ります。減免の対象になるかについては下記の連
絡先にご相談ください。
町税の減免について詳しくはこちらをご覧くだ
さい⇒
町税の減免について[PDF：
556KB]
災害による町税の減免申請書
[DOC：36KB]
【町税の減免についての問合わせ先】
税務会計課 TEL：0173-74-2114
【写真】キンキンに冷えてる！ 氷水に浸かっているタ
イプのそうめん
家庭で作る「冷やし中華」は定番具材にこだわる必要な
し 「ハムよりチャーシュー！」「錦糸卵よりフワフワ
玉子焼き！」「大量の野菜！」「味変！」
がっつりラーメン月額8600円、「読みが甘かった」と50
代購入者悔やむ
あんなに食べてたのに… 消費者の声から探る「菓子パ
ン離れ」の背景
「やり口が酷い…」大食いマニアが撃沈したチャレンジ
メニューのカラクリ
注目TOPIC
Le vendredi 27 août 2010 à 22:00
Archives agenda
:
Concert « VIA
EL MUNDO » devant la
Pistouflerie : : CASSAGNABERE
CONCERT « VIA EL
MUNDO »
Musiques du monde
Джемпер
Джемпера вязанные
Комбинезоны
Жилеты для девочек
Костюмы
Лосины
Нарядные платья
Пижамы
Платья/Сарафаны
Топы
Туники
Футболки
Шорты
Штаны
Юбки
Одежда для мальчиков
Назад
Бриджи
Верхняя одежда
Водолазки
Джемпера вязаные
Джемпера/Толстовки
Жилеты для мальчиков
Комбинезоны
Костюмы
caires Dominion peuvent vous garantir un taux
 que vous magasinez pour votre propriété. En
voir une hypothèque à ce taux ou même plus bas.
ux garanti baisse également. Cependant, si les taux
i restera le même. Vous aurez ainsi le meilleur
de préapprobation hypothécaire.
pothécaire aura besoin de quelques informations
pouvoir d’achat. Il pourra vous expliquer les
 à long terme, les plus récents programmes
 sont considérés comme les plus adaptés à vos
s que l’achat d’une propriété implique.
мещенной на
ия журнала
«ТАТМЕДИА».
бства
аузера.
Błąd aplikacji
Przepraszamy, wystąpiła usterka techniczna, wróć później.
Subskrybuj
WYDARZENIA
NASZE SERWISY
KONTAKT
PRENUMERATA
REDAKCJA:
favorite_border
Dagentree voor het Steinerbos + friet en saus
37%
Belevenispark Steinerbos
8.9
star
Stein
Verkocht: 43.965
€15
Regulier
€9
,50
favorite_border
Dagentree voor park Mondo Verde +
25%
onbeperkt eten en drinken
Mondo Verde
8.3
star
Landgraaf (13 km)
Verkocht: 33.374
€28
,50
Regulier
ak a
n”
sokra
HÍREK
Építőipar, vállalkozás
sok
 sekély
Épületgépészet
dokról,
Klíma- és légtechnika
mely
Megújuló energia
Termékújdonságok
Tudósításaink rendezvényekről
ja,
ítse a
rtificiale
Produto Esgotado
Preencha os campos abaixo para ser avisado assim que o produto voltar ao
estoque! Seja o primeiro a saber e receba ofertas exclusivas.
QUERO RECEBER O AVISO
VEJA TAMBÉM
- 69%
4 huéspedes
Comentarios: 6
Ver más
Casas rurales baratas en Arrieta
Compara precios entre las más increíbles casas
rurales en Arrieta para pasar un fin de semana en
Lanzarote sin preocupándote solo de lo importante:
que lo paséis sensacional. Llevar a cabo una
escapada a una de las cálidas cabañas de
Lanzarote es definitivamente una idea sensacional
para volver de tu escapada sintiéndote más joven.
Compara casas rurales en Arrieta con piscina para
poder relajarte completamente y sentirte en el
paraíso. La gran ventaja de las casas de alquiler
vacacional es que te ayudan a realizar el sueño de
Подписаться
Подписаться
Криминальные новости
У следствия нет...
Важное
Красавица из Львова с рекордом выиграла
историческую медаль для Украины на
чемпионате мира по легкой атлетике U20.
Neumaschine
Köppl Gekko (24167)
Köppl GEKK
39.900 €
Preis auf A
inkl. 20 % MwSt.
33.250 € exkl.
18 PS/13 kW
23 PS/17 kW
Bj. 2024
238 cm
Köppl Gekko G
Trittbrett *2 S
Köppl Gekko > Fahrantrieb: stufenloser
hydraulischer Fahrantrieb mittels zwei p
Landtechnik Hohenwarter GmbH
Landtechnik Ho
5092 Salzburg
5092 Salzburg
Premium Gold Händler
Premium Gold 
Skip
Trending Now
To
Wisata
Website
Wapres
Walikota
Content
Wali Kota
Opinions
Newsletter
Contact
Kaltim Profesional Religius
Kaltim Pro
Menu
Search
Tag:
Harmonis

=-=-=-=-=

*Task to carry out*.
Copy each line from the data that features the string "même".

*Task answer*.
voir une hypothèque à ce taux ou même plus bas.
i restera le même. Vous aurez ainsi le meilleur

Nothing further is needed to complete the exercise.